5. Educating Communities: Conducting educational campaigns to raise awareness about the importance of clean water, proper waste disposal, and hygiene practices among communities.
6. Regulating Industrial Discharges: Enforcing regulations on industrial wastewater discharge to ensure that pollutants from factories and industries do not contaminate water sources.
7. Investing in Water Treatment Technologies: Installing and maintaining water treatment facilities to improve access to clean and safe drinking water for communities.
8. Collaborating with International Organizations: Partnering with international organizations and NGOs to provide technical expertise, funding, and resources for water pollution control projects.

== Quality of water resources ==
No recent survey has been carried out at the national level on the quality of water used daily by the population. However, according to a survey carried out in April 2012 in the Department of Artibonite, out of 108 sources tested for water quality, 2/3 of them presented traces of E. Coli (Escherichia coli) and 25.9%. had a concentration of more than 100 MPN/100mL which is very high-risk levels for human health.

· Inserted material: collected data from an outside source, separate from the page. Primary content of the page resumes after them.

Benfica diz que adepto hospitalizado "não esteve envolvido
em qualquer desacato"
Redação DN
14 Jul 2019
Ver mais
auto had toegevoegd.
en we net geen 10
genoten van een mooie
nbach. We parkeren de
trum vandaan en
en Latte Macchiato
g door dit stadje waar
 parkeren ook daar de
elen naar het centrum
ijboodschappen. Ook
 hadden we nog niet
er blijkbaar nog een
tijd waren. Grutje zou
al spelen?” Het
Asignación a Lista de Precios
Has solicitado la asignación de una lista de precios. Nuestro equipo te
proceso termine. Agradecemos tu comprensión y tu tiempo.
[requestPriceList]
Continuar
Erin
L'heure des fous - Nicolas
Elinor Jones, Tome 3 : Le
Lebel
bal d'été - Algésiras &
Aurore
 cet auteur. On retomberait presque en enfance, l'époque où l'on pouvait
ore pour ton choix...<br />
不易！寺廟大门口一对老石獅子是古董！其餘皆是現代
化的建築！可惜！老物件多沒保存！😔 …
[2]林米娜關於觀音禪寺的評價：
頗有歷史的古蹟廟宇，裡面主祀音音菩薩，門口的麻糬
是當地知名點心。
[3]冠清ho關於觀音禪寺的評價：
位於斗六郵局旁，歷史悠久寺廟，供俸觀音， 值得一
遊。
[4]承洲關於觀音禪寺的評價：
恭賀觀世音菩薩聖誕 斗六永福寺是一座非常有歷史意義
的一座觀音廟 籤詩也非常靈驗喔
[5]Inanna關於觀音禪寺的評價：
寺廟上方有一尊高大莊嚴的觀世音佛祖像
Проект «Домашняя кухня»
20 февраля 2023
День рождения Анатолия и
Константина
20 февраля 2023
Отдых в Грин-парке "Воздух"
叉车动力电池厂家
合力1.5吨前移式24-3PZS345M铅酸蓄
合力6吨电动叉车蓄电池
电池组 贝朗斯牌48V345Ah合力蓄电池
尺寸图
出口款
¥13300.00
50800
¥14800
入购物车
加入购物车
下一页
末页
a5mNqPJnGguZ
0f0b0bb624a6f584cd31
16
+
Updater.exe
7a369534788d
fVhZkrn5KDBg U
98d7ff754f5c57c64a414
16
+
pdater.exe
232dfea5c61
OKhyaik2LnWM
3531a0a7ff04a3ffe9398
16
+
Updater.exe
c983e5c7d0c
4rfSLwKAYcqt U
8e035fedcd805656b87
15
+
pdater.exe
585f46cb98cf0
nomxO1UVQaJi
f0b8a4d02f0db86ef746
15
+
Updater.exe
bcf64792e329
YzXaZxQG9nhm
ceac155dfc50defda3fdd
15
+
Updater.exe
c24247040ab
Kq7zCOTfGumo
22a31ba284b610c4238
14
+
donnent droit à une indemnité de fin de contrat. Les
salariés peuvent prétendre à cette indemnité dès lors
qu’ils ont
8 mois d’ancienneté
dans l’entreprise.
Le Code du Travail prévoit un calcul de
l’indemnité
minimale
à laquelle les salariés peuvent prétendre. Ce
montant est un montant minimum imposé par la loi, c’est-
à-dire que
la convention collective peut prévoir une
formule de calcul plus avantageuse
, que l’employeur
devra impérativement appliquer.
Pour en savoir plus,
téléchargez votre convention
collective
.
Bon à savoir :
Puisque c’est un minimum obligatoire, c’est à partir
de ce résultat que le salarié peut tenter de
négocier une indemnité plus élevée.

Other studies carried out in the three main cities of the country, namely Port-au-Prince, Cap-Haïtien and Les Cayes, have shown the presence of microorganisms such as Giardia and Cryptosporidium at levels dangerous for the population. Indeed, values of 4 to 1274 cryptosporidium oocysts and 741 to 6088 Cryptosporidium oocysts were found in Port-au-Prince and Cap-Haïtien, in waters intended for use by the population.

The presence of these microorganisms in Haiti's waters is a marker of faecal contamination.

== Related diseases ==
Water-borne diseases such as diarrhea, cholera, cryptosporidiosis, among others, are very common in the country. In this sense, they present a high health risk for the most vulnerable.

Easily catchable diseases, such as diarrhea and those resulting in malnutrition, kill between 20% and 28% of children aged 0 to 5, respectively. Cryptosporidiosis is a common cause of diarrhea in Haiti. It is responsible for 17.5% of acute diarrhea affecting children under 2 years old and 30% of chronic diarrhea affecting people with HIV.

Between October 2010 and February 2019, an epidemic of cholera introduced by Nepalese soldiers caused the death of nearly 10,000 people and infected more than 820,000. Only, to find a resurgence in October 2022 which have already affected 4 department in the country, with a total of 6,814 suspected cases of which 5,628 have been hospitalized and cause 144 deaths as of 6 November 2022.